**Data for this task**
━━━━━━━━

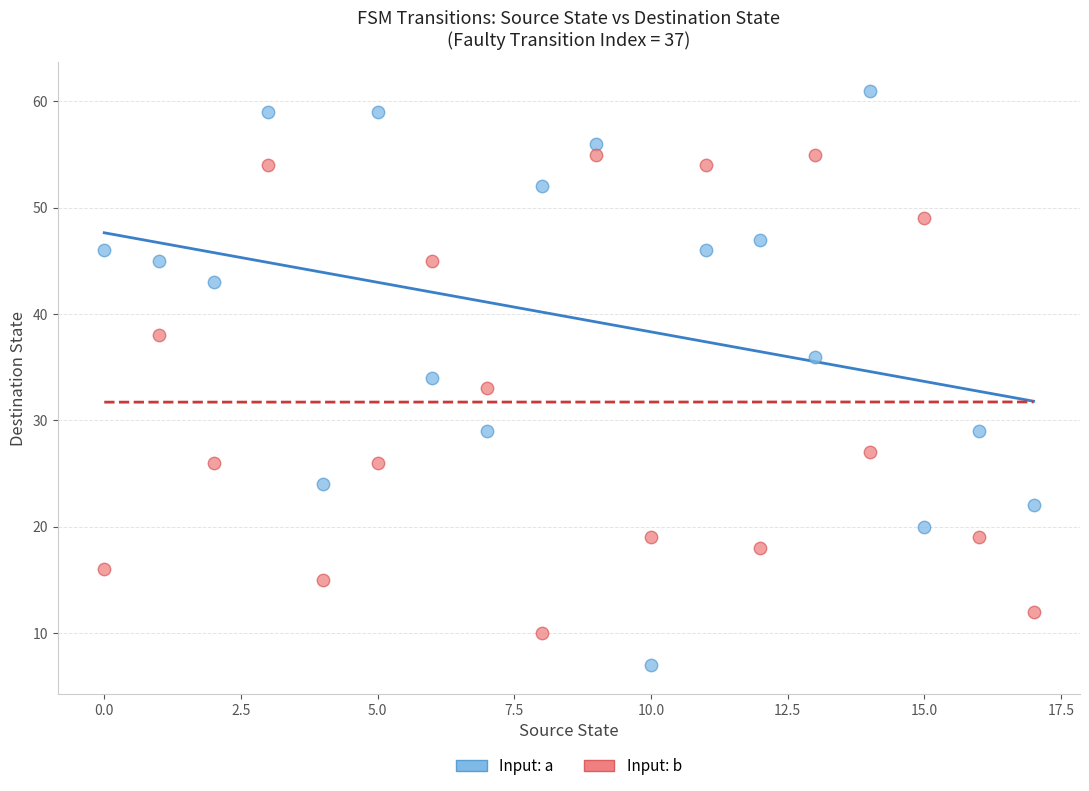

Which series contains the highest Y value?

Input: a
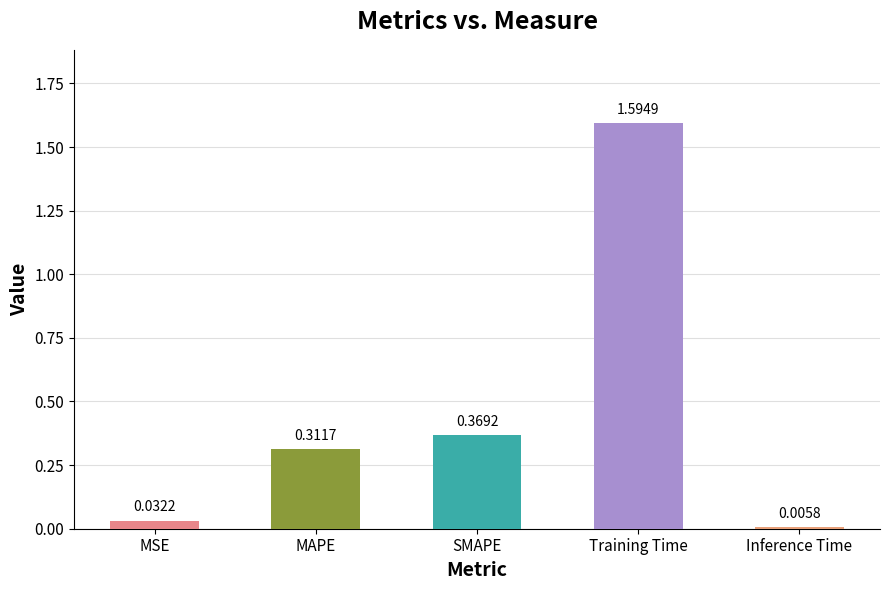

What is the greatest value displayed?

1.6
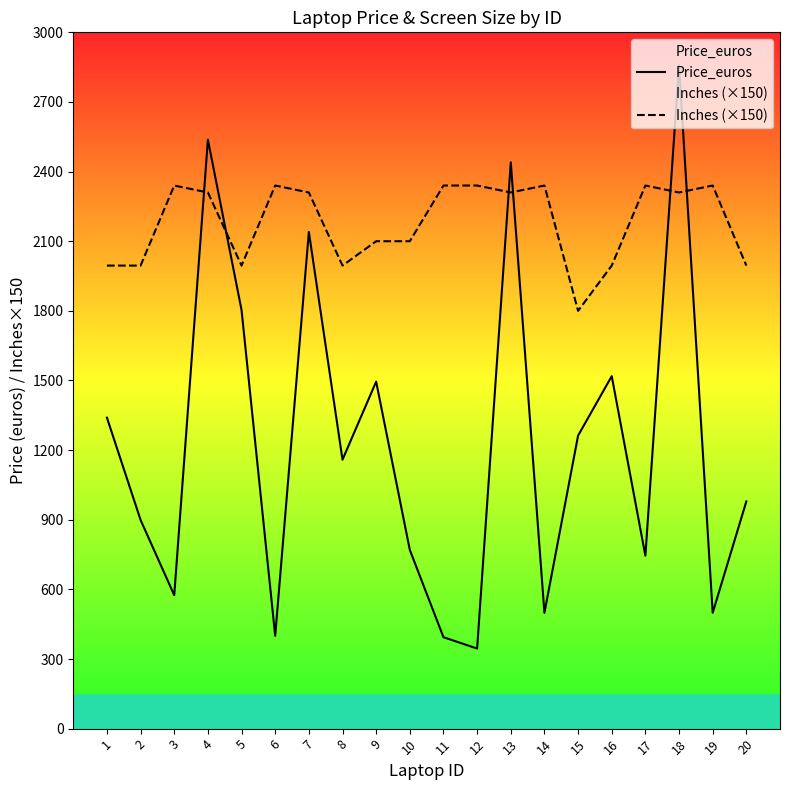

At 16, list the series in order from largest to smallest.

Inches (×150), Price_euros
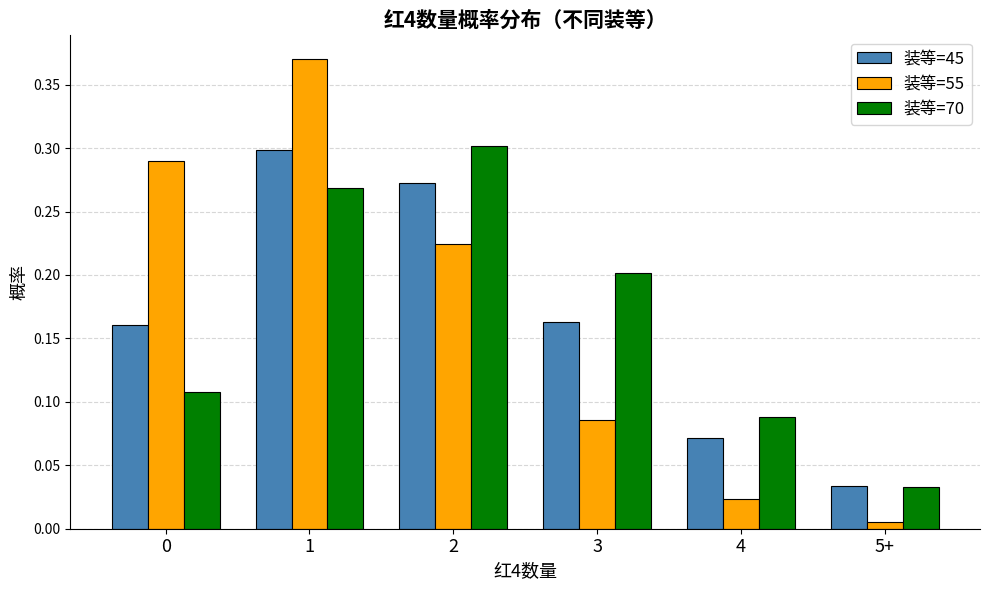

The 装等=45 series shows 0.2 at 0. True or false?

True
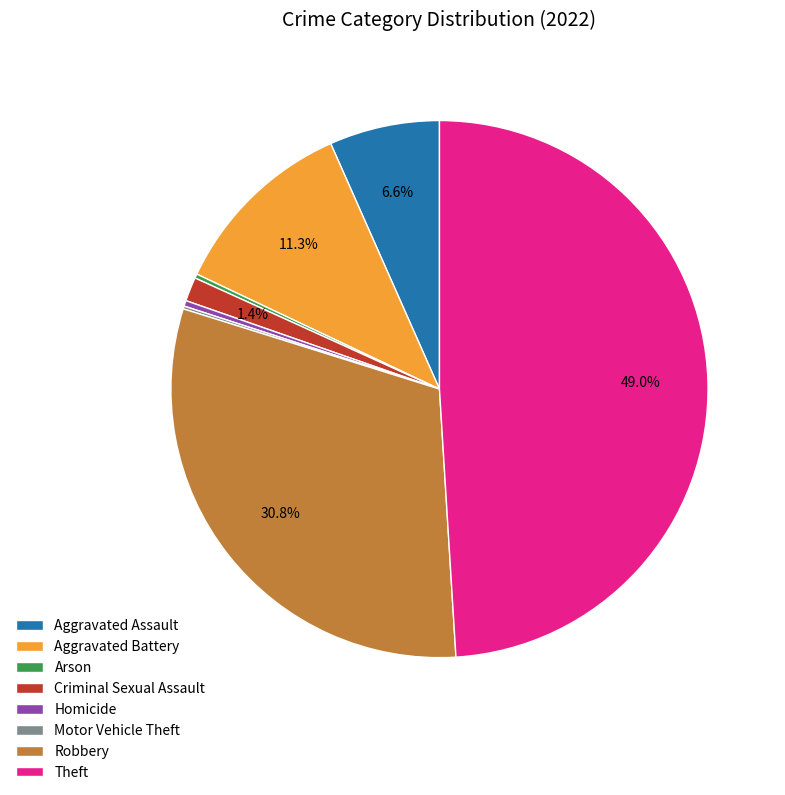

What portion of the pie excludes Aggravated Battery?

88.7%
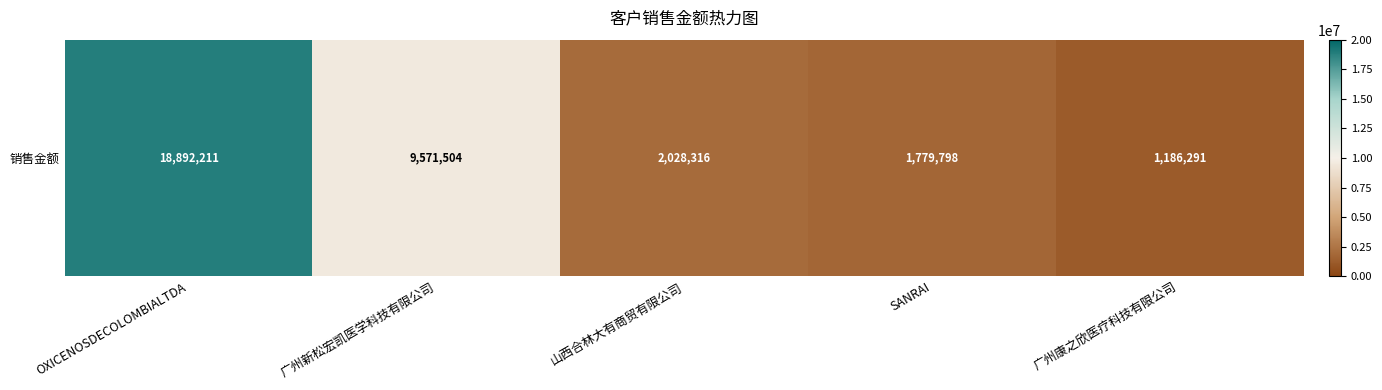

True or false: the data shows 1186290.6 at 广州康之欣医疗科技有限公司.

True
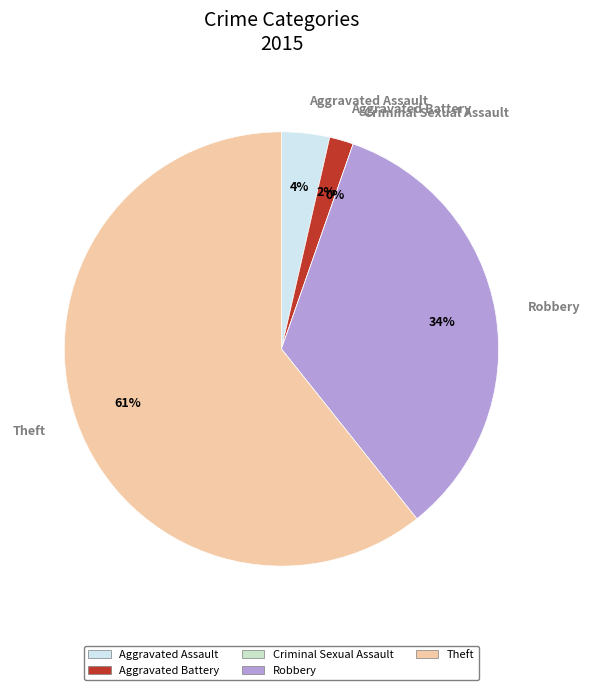

Count the number of slices in the pie.

5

━━━━━━━━

**Exercise details**
Copy word for word the part of the records that opens with the line containing "True or false: the" and runs through the end of the records, leaving out the pictures.

**Output**
True or false: the data shows 1186290.6 at 广州康之欣医疗科技有限公司.

True

Count the number of slices in the pie.

5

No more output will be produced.